Hey, I worked on some of these! The transcribing itself is dry and technical (time, wind direction, ship speed, temps, etc - recorded every one to two hours for pages and pages on end) but the stories behind the ships are always interesting. It's also possible to track individual crew members hired, fired, and sometimes AWOL through each log book.
posted by muddgirl at 3:46 PM on December 11, 2019 [28 favorites]


Oh, to me one of the coolest things they recorded was cloud formation and cloud cover, because it could tell them a lot about fronts. There is a whole system of cloud classification beyond cirrus and cumulous that I didn't know about.
posted by muddgirl at 3:56 PM on December 11, 2019 [5 favorites]


Fascinating, thanks for posting this!
posted by carter at 4:04 PM on December 11, 2019 [1 favorite]


fuck... Old Weather is such a good name
posted by stinkfoot at 5:24 PM on December 11, 2019 [3 favorites]


I transcribed some of these records too :) They make it really easy to participate.
posted by oneirodynia at 5:29 PM on December 11, 2019 [5 favorites]


To provide the requisite links, Old Weather is one of the oldest active zooniverse projects, second to Galaxy Zoo.
posted by zamboni at 6:55 PM on December 11, 2019 [6 favorites]


It looks like they haven't released any data or results yet?

To be honest, 9+ years without a release is, ah, not all that great. What's up?
posted by cowcowgrasstree at 7:35 PM on December 11, 2019 [1 favorite]


I believe data is incorporated into https://icoads.noaa.gov/
posted by muddgirl at 7:47 PM on December 11, 2019 [3 favorites]

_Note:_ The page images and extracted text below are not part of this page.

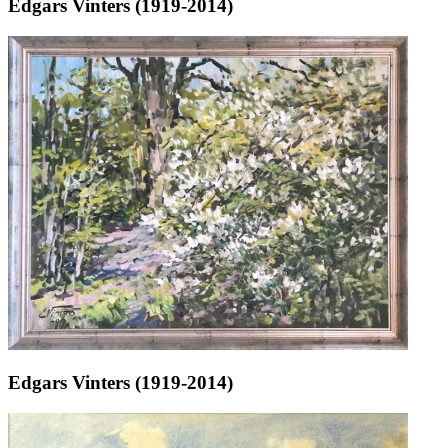
Edgars Vinters (1919-2014)
Edgars Vinters (1919-2014)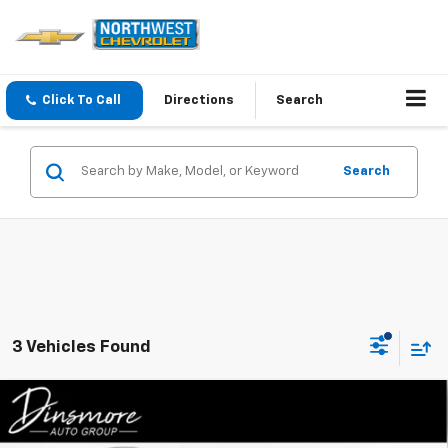
Click To Call
Directions
Search
Search
3 Vehicles Found
Compare Vehicle
Used
2024
Mazda CX-90
3.3 Turbo S Premium
$46,146
Plus AWD
SALE PRICE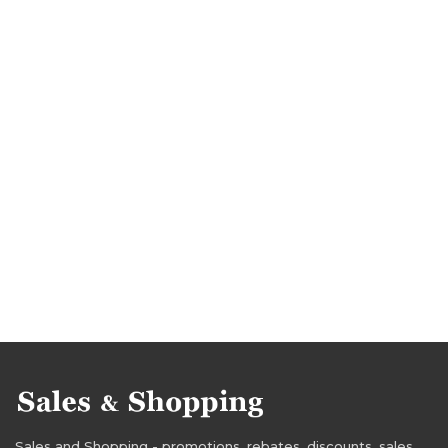
Sales and Shopping - promotions, rebates, discounts, sales,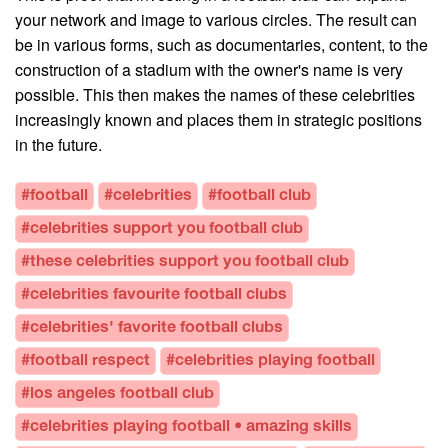
your network and image to various circles. The result can
be in various forms, such as documentaries, content, to the
construction of a stadium with the owner's name is very
possible. This then makes the names of these celebrities
increasingly known and places them in strategic positions
in the future.
#football
#celebrities
#football club
#celebrities support you football club
#these celebrities support you football club
#celebrities favourite football clubs
#celebrities' favorite football clubs
#football respect
#celebrities playing football
#los angeles football club
#celebrities playing football • amazing skills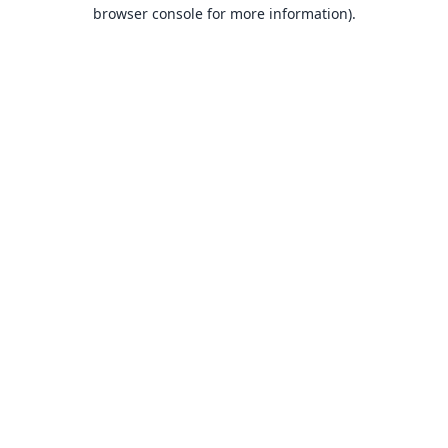
browser console for more information).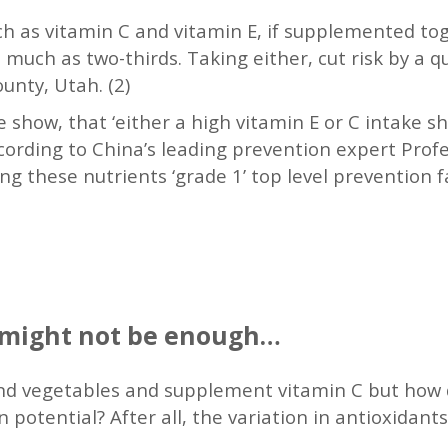
uch as vitamin C and vitamin E, if supplemented to
much as two-thirds. Taking either, cut risk by a qu
ounty, Utah. (2)
te show, that ‘either a high vitamin E or C intake 
ccording to China’s leading prevention expert Profe
g these nutrients ‘grade 1’ top level prevention fa
g might not be enough…
 and vegetables and supplement vitamin C but how
 potential? After all, the variation in antioxidants 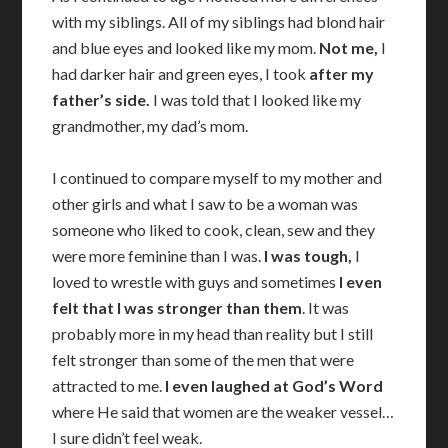
with my siblings. All of my siblings had blond hair
and blue eyes and looked like my mom.
Not me,
I
had darker hair and green eyes, I took
after my
father’s
side.
I was told that I looked like my
grandmother, my dad’s mom.
I continued to compare myself to my mother and
other girls and what I saw to be a woman was
someone who liked to cook, clean, sew and they
were more feminine than I was.
I was tough,
I
loved to wrestle with guys and sometimes
I even
felt that I was stronger than them
. It was
probably more in my head than reality but I still
felt stronger than some of the men that were
attracted to me.
I even laughed at God’s Word
where He said that women are the weaker vessel…
I sure didn’t feel weak.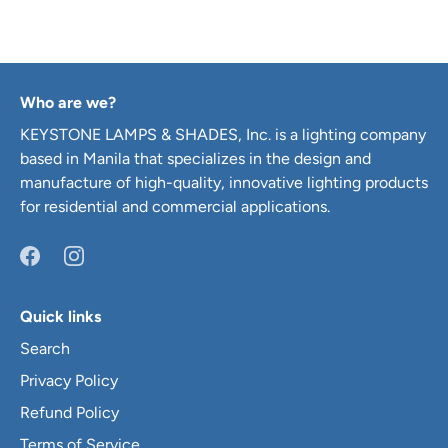
Who are we?
KEYSTONE LAMPS & SHADES, Inc. is a lighting company
based in Manila that specializes in the design and
manufacture of high-quality, innovative lighting products
for residential and commercial applications.
Quick links
Search
Privacy Policy
Refund Policy
Terms of Service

If you want just the Old Weather data, it's here.
posted by muddgirl at 7:50 PM on December 11, 2019 [4 favorites]


Thank you muddgirl, that makes much more sense.
posted by cowcowgrasstree at 7:50 PM on December 11, 2019 [1 favorite]


A journalist friend of mine posted this yesterday and I just want to chime in (because no one has said this yet): This is an amazing piece of writing, entertaining, informative, just compelling end to end. I saw it was crazy-long and still couldn't bail on it. So many memorable characters, from turn-of-the-century ship captains to little old English ladies. Awesome.